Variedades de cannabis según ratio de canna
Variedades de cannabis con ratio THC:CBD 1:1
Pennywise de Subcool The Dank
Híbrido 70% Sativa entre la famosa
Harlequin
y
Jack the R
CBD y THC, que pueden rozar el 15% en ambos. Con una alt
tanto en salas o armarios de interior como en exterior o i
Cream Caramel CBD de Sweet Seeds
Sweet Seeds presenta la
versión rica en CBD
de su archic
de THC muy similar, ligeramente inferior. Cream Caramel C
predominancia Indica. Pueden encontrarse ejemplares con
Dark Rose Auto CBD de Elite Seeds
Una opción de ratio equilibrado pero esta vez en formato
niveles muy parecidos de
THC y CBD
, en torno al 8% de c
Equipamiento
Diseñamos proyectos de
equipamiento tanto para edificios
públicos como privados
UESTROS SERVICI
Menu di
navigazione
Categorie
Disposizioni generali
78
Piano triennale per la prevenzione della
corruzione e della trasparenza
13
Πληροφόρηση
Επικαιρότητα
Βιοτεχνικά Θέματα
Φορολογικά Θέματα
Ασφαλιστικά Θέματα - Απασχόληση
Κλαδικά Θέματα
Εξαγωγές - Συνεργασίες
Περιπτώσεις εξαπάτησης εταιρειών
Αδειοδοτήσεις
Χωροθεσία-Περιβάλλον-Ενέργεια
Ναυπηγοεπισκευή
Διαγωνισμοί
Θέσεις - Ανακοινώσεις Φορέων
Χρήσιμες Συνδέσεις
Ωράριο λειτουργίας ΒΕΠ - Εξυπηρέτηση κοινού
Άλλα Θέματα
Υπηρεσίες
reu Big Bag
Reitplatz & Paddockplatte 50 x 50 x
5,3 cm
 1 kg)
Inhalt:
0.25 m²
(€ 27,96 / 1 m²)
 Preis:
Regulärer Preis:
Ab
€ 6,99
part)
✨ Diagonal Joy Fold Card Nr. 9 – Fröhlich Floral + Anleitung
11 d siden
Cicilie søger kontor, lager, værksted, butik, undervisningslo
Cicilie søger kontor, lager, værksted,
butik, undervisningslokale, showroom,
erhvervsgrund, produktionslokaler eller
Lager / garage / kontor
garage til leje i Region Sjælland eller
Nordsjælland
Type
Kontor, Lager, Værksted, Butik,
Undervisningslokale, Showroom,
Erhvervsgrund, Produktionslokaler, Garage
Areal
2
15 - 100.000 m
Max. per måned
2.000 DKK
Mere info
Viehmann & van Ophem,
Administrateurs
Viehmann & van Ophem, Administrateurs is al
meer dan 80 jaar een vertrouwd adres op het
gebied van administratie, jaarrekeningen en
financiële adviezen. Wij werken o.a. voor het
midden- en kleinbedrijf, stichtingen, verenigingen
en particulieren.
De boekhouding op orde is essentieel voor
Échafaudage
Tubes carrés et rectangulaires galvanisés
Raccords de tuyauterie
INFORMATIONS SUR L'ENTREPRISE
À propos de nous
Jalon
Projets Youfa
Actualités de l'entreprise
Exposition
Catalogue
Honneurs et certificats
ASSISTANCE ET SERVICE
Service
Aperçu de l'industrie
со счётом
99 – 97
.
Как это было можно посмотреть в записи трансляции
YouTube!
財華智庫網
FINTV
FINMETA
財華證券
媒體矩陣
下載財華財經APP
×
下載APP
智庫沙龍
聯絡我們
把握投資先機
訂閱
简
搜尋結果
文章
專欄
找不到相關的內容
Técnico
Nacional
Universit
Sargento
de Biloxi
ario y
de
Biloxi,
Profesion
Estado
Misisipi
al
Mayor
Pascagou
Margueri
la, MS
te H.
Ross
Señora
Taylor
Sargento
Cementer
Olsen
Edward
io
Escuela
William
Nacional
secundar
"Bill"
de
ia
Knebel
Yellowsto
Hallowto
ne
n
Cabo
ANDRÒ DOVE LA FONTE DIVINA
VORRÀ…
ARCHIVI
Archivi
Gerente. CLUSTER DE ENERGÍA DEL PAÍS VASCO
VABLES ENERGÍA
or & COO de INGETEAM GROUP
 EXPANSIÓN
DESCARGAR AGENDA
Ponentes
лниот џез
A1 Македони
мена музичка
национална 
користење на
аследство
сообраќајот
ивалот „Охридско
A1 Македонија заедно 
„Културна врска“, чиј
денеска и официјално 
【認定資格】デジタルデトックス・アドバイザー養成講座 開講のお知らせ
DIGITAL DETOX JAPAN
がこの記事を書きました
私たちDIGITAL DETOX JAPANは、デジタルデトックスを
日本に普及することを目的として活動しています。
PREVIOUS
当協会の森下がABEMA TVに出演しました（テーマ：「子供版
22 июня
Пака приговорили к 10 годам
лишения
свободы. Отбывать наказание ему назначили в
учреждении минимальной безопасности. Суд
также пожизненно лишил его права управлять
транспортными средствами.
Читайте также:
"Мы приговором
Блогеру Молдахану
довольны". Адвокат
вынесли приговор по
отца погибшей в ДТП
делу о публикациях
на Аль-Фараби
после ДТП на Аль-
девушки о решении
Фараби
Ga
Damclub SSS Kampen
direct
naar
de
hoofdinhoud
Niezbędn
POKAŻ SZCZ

*****

Go through the material and copy every line in which the word "Sweet" occurs.

Cream Caramel CBD de Sweet Seeds
Sweet Seeds presenta la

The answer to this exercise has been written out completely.